Obviously, for a currency or a store of value, this is totally unacceptable – which is precisely why Bitcoin can be considered neither, for the time being at least. And it has a long way to go.
I am on record as a staunch believer in the power that Bitcoin holds, but it’s simply preposterous to declare it as a reputable store of value right now. The pandemonium around the 7% plummet in the GBP shows this better than anything. A 7% barely makes headlines at all in cryptoland.
I saw the limits of Bitcoin first-hand when I went to El Salvador this summer. Citizens reported feeling uneasy with the volatility, and many set up their native Chivo app to immediately convert whatever Bitcoin they received via their businesses into USD so they did not have to bear the volatility.
One stat should be all you need to hammer home how far Bitcoin has to go: the world’s biggest cryptocurrency is down 70% from its all-time high less than a year ago (November 2021). Imagine being 100% allocated to Bitcoin and referring to it as a store of value? It’s quite simply objectively wrong.

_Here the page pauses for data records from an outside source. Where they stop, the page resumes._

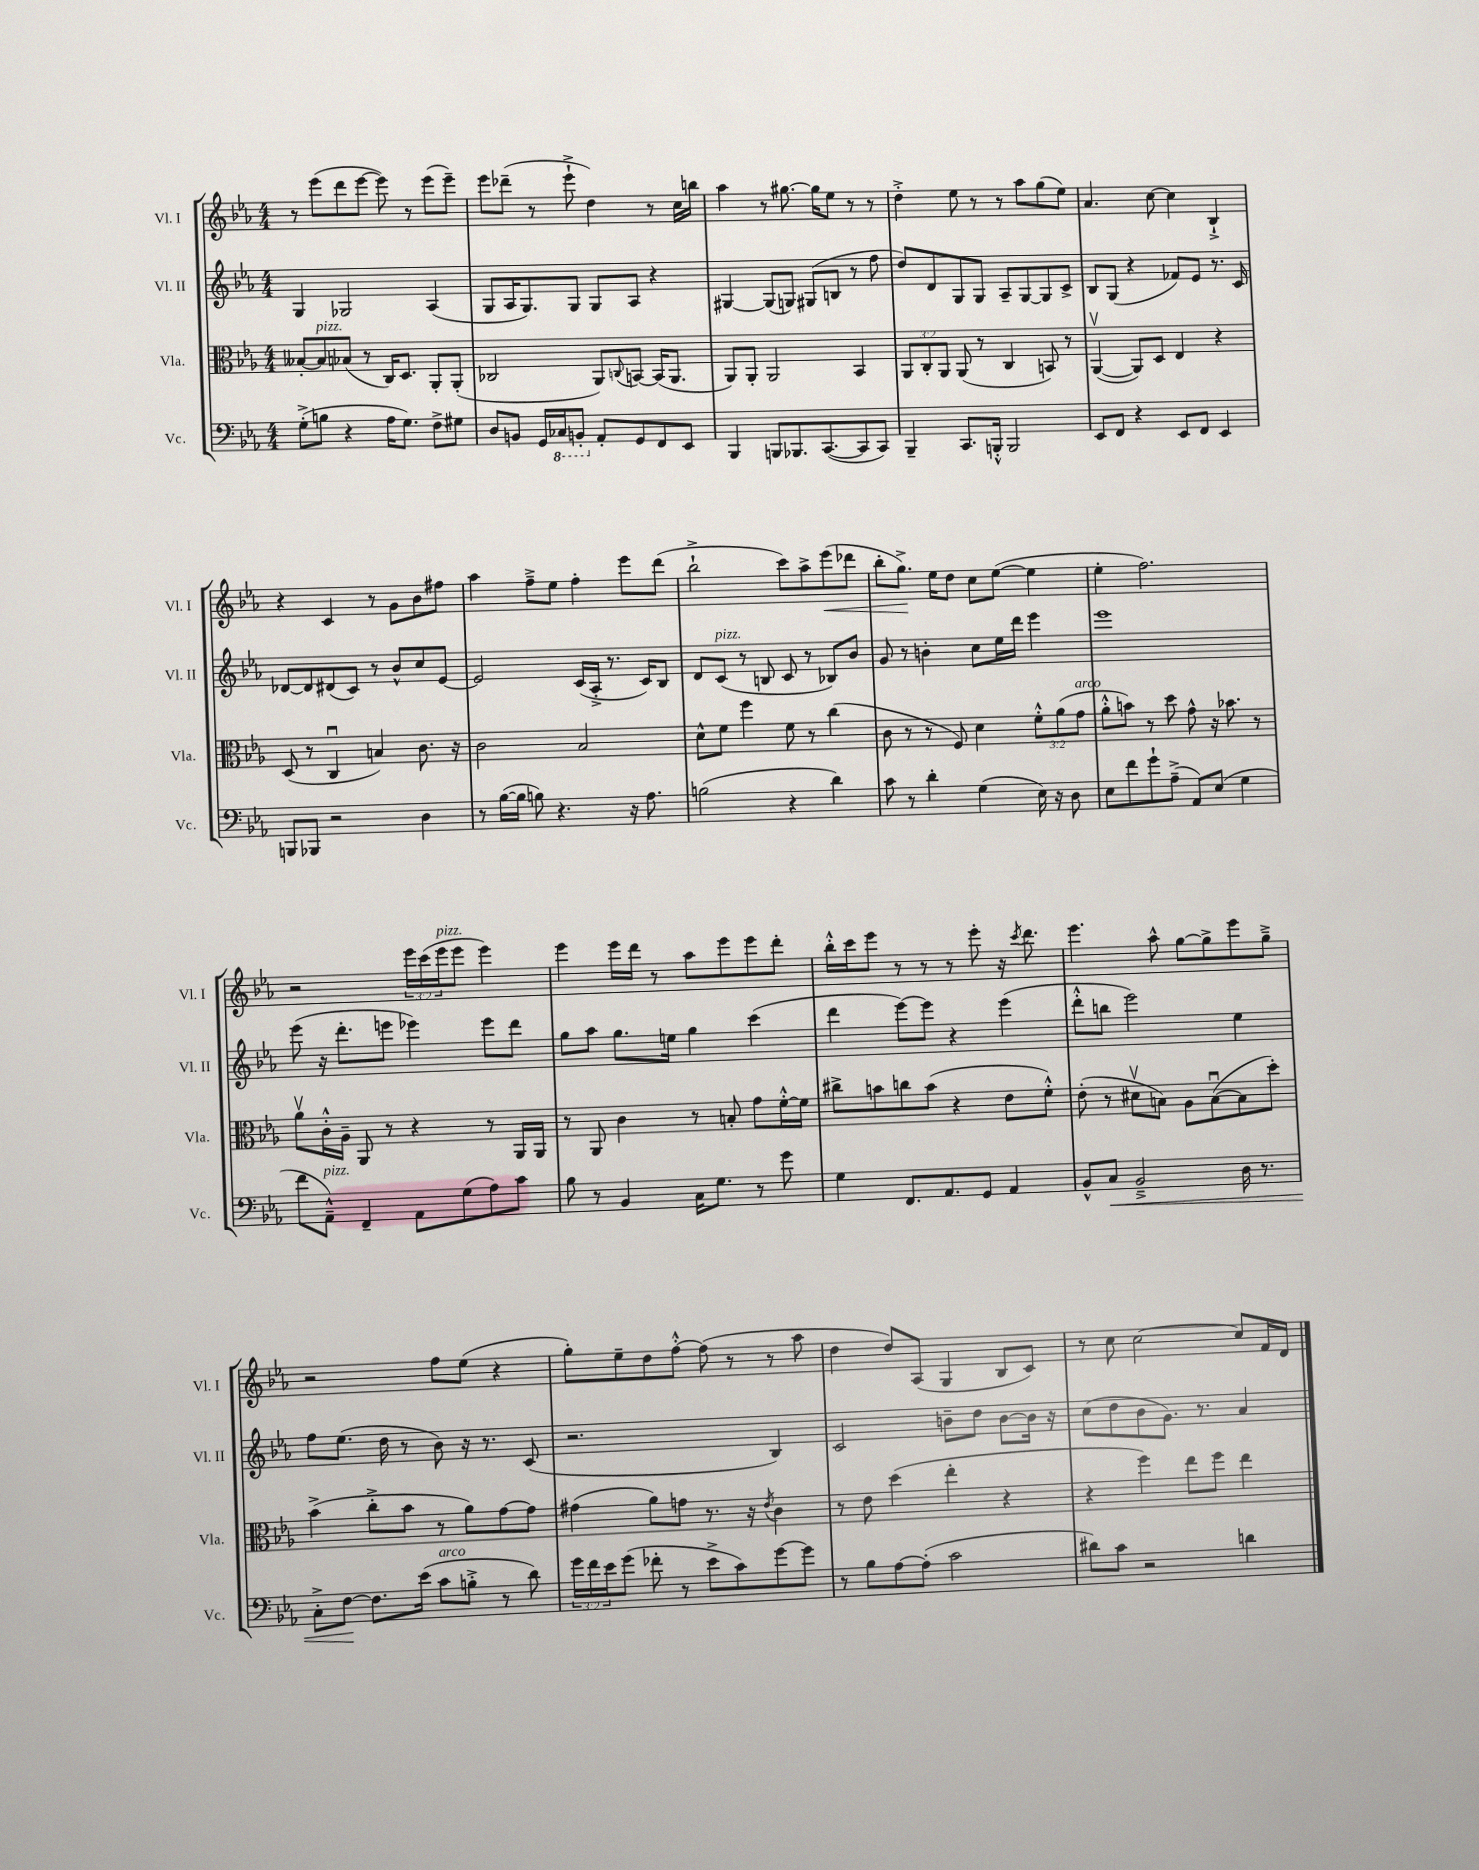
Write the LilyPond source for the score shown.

<<
\new StaffGroup <<
\new Staff = "s0" \with { instrumentName = "Vl. I" shortInstrumentName = "Vl. I" } {
    \clef treble \key ees \major \numericTimeSignature \time 4/4 \override Staff.TupletNumber.text = #tuplet-number::calc-fraction-text
    r8 ees'''8( d'''8 ees'''8~ ees'''8) r8 ees'''8( ees'''8--) |
    ees'''8 des'''8--( r8 ees'''8-!-> d''4) r8 c''16 b''16 |
    aes''4 r8 gis''8.~ gis''16 ees''8 r8 r8 |
    d''4-.-> ees''8 r8 r8 aes''8 g''8( ees''8) |
    aes'4. c''8~ c''4 bes4-!-> |
    r4 c'4 r8 g'8 bes'8 fis''8 |
    aes''4 f''8---> ees''8 f''4-. ees'''8 d'''8( |
    bes''2-!-> c'''8) aes''8-> ees'''8\<( des'''8 |
    bes''8-. g''8.->\!) ees''16 d''8 c''8 ees''8~( ees''4 |
    ees''4-. f''2.) |
    r2 \tuplet 3/2 { ees'''16 c'''16( ees'''16^\markup { \italic "pizz." } } ees'''8 ees'''4) |
    ees'''4 ees'''16 d'''16 r8 aes''8 ees'''8 ees'''8 d'''8-. |
    bes''16-.-^ c'''16 ees'''8 r8 r8 r8 ees'''8-. r16 \acciaccatura { c'''8 } d'''8. |
    ees'''4. aes''8-^ g''8~ g''8-> ees'''8 g''8---> |
    r2 f''8 ees''8( r4 |
    g''8-.) ees''8-- d''8 f''8~-.-^ f''8( r8 r8 aes''8 |
    d''4 d''8) aes8( g4 bes8 c'8) |
    r8 c''8 c''2~ c''8 f'16 d'16 \bar "|." |
}
\new Staff = "s1" \with { instrumentName = "Vl. II" shortInstrumentName = "Vl. II" } {
    \clef treble \key ees \major \numericTimeSignature \time 4/4
    g4 ges2 aes4( |
    g8 aes16 g8.) g8 g8 aes8 r4 |
    gis4~ gis8( g8) gis8( b8 r8 f''8 |
    d''8) d'8 g8 g8 aes8-- g8~ g8 c'8-> |
    bes8 g8( r4 fes'8) ees'8 r8. c'16 |
    des'8~ des'8 dis'8( c'8) r8 bes'8-^ c''8 ees'8~ |
    ees'2 c'16( aes16-.-> r8. c'16) bes8 |
    d'8 c'8^\markup { \italic "pizz." }( r8 b8 c'8 r8 bes8) bes'8 |
    g'8 r8 b'4-. c''8 ees''16 d'''16 ees'''4 |
    ees'''1 |
    ees'''8( r16 d'''8.-. e'''8 ees'''4) ees'''8 d'''8 |
    g''8 aes''8 g''8. e''16 g''4 c'''4( |
    d'''4 ees'''8~) ees'''8 r4 ees'''4( |
    d'''8-.-^ b''8 ees'''2) ees''4 |
    f''8 ees''8.( d''16 r8 bes'8) r16 r8. c'8( |
    r2. bes4) |
    c'2 b'8-- d''8 b'8~ b'16 r16 |
    c''8( d''8 bes'8 g'8.) r8. aes'4 \bar "|." |
}
\new Staff = "s2" \with { instrumentName = "Vla." shortInstrumentName = "Vla." } {
    \clef alto \key ees \major \numericTimeSignature \time 4/4 \override Staff.TupletNumber.text = #tuplet-number::calc-fraction-text
    beses8~-. beses8^\markup { \italic "pizz." } bes8( r8 c16) d8. aes,8-. aes,8-.( |
    ces2 aes,8) \appoggiatura { c8 } b,8~ b,16( aes,8. |
    aes,8) aes,8-. aes,2 bes,4 |
    \tuplet 3/2 { aes,8 c8-. aes,8 } aes,8( r8 c4 b,8) r8 |
    aes,4~\upbow( aes,8) d8 ees4 r4 |
    d8( r8 c4\downbow b4) c'8. r16 |
    c'2 bes2 |
    d'8-^ f'8 f''4 f'8 r8 c''4( |
    c'8 r8 r8 f8) d'4 \tuplet 3/2 { f'8-.-^ aes'8( g'8^\markup { \italic "arco" } } |
    aes'8-.-^ b'8) r8 d''8 g'8-^ r16 bes'8. r8 |
    aes'8\upbow c'16-.-^ aes16-- aes,8 r8 r4 r8 aes,16 aes,16 |
    r8 aes,8 c'4 r8 b8-. g'8 f'16~-.-^ f'16 |
    cis''8-> b'8 c''8 b'8( r4 ees'8 f'8-.-^) |
    ees'8-.( r8 dis'8\upbow b8) aes8 b8~\downbow( b8 d''8-.) |
    bes'4->( c''8-.-> bes'8 r8 aes'8) g'8~ g'8 |
    gis'4( aes'8) g'8 r8. r16 \acciaccatura { ees'8 } c'4 |
    r8 ees'8 d''4( ees''4-. r4 |
    r4 f''4) ees''8 f''8 ees''4 \bar "|." |
}
\new Staff = "s3" \with { instrumentName = "Vc." shortInstrumentName = "Vc." } {
    \clef bass \key ees \major \numericTimeSignature \time 4/4 \override Staff.TupletNumber.text = #tuplet-number::calc-fraction-text
    g8-.->( b8 r4 aes16 g8.) f8-> gis8 |
    d8 b,8 g,16 \ottava #-1 ces,16 b,,8-. \ottava #0 aes,8-. g,8 f,8 ees,8 |
    bes,,4 b,,8 bes,,8. c,8.~( c,8 c,8) |
    bes,,4-- c,8. b,,16-.-^ b,,2 |
    ees,8 f,8 r4 ees,8 f,8 ees,4 |
    b,,8 bes,,8 r2 d4 |
    r8 bes16~( bes16 b8) r4. r16 aes8. |
    b2( r4 d'4) |
    c'8 r8 d'4-. g4( ees16) r16 d8 |
    ees8 f'8 g'8-! aes8--->( aes,8) ees8( g4 |
    f'8 aes,8---^^\markup { \italic "pizz." }) f,4-- aes,8 g8( aes8) c'8 |
    bes8 r8 bes,4 c16 g8. r8 g'8 |
    g4 f,8. aes,8. g,8 aes,4 |
    bes,8-^ c8\< bes,2---> d16 r8. |
    c8-.-> f8~\! f8. ees'16( c'8^\markup { \italic "arco" } b8-.-> r8 d'8) |
    \tuplet 3/2 { g'16 f'16 ees'16 } g'8( fes'8-. r8 ees'8-> c'8) g'8~ g'8 |
    r8 bes8 aes8~ aes8-.( c'2 |
    dis'8) c'8 r2 d'4 \bar "|." |
}
>>
>>
\layout { \context { \Score \remove "Bar_number_engraver" } }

Is Bitcoin becoming less volatile?
I plotted the below charts of all daily moves in Bitcoin in percentage terms going back to 2014. The results don’t point towards volatility reducing in any great manner.
However, it really is only in the last two years – the COVID era – that Bitcoin has truly become mainstream. Before that, it was largely a niche asset operating in esoteric corners of the Internet. It thus may be the next couple of years that will be the most significant with regards to a fall in volatility.
One thing is for sure, the volatility right now in the GBP is causing mayhem, and that shows precisely how far Bitcoin still has to go to achieve its goal of becoming a reputable store of value.